Take away the drums. Let the strings and weathered wood carry the rhythm. Add human songbirds with voices intertwined like fresh, green vines. This is the urban idyll conjured by Nickel Creek, a trio of stupidly talented San Diego kids who’ve made one of the albums of the year.
Initially put over as bluegrass prodigies, there have always been stranger inklings swirled into the traditional picking by Sean Watkins, Chris Thile and Sara Watkins. Like Dan Hicks, Ry Cooder, Leo Kottke, and other fellow travelers, Nickel Creek harness all their well-honed skill and natural talent to craft music of enduring beauty and substance. This active engagement with what’s come before, without bowing down to precedence, actually helps music evolve. There were flashes of them at their best on their first two albums, like the utterly unexpected but oh-so-right cover of Pavement's "Spit On A Stranger” on This Side, but this latest effort exhibits the maturity and genre-less sensibilities of great recent solo releases by Thile and Sean Watkins.

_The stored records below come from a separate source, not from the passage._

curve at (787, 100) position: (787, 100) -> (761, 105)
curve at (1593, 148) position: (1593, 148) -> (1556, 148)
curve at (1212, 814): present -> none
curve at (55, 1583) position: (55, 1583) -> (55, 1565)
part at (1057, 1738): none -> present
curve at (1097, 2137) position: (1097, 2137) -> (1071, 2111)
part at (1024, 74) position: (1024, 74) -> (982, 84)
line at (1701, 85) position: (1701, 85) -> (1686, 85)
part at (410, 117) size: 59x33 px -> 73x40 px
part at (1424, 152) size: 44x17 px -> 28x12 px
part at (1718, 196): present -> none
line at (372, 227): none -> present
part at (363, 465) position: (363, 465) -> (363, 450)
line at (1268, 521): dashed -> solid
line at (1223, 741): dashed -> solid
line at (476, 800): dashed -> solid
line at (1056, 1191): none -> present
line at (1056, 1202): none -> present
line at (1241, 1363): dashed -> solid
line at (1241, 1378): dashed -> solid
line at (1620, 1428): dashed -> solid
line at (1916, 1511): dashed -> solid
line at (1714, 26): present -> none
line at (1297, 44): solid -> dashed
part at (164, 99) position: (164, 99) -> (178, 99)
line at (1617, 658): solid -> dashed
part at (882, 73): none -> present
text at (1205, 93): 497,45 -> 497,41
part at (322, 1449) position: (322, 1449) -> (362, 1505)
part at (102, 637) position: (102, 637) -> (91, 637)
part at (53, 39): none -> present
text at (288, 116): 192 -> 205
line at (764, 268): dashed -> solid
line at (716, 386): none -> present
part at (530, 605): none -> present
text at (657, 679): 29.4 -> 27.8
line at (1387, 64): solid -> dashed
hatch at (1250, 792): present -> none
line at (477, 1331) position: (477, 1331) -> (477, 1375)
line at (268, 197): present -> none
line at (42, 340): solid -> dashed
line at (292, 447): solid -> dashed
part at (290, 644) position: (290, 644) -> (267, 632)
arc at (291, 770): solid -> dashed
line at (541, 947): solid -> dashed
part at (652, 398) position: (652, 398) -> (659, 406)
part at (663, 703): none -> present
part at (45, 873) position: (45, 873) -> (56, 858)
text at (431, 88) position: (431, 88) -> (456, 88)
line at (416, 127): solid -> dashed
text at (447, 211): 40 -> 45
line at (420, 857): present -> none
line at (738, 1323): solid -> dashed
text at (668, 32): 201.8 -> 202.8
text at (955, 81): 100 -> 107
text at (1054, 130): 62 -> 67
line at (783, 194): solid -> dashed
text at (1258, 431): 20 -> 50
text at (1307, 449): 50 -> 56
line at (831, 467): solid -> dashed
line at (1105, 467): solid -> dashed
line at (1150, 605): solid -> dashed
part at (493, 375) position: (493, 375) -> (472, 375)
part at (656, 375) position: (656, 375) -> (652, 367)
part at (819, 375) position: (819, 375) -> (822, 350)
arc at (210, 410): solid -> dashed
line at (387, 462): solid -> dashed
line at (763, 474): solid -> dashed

No longer really bluegrass in any way besides their instrumentation and occasional heel-lifting instrumentals like “Scotch & Chocolate,” this hues closer to L.A. pop mafia like Aimee Mann, Michael Penn, and Jon Brion (all three Creek-ers have played with Brion at Los Angeles’s singer-songwriter mecca, Largo). Over 14 carefully constructed tracks, it’s nakedly apparent we’re listening to a band that’s going their own way. Nothing seems assembled for any reason except the music wanted this form. Considering how easy it would have been to further tailor their sound for airplay after the sizeable popularity of their earlier records, it’s especially encouraging to find hit makers that use their position for creative freedom rather than wearing success like a straightjacket. Mainstream radio playlists will be enriched by the new material, but in no way does it pander or steer away from odder shores like “Eveline” or “Anthony,” where the studio becomes another band member.
One is reminded of the artistic growth-spurt the Beatles went through in 1965-66 as they shed their cover band beginning and revealed the true depths of their Rubber Soul. Using vintage keyboards and actual tape recorders, this has the warmth of old mahogany seasoned with oil and flesh and undisguised affection. Realized by producers Eric Valentine and Tony Berg, everything carries a richness that’s only likely to improve with time. Even the more obvious picks for singles like “Somebody More Like You” have a '60s/'70s buoyancy that suggests their songs will be beloved oldies 20 years on.
What really catches the ear is the nuanced delicacy of everything. Each element is layered so carefully that there’s not a bit of fat anywhere. A single instrument can carry a tune – a mandolin plucked just so or a fiddle dancing on an evergreen breeze. When they breathe into the mic, it truly fills the lungs. As the world grows noisier, more aggressive, and more impatient by the day, it’s revitalizing to hear something this restrained. This is the kind of music we live with, revisited in the morning and enjoyed after the chores and children are put to bed. As sweetly as this goes down, there are plenty of thick ideas here. Any album that opens with these lines is worth giving a few passes to sink in:
Where can a sick man go
When he can’t choke down the medicine the old man knows
Given their youth (all three are in their early twenties), this could be the start of a really epic run. Taking their sack of silver and running straight to the hills, Nickel Creek are a rare breed that shuns easy answers, easy choices, for something that will resonate over the years. If they keep this up, we’ll be talking about them when they’re old and gray with the same wide-eyed enthusiasm.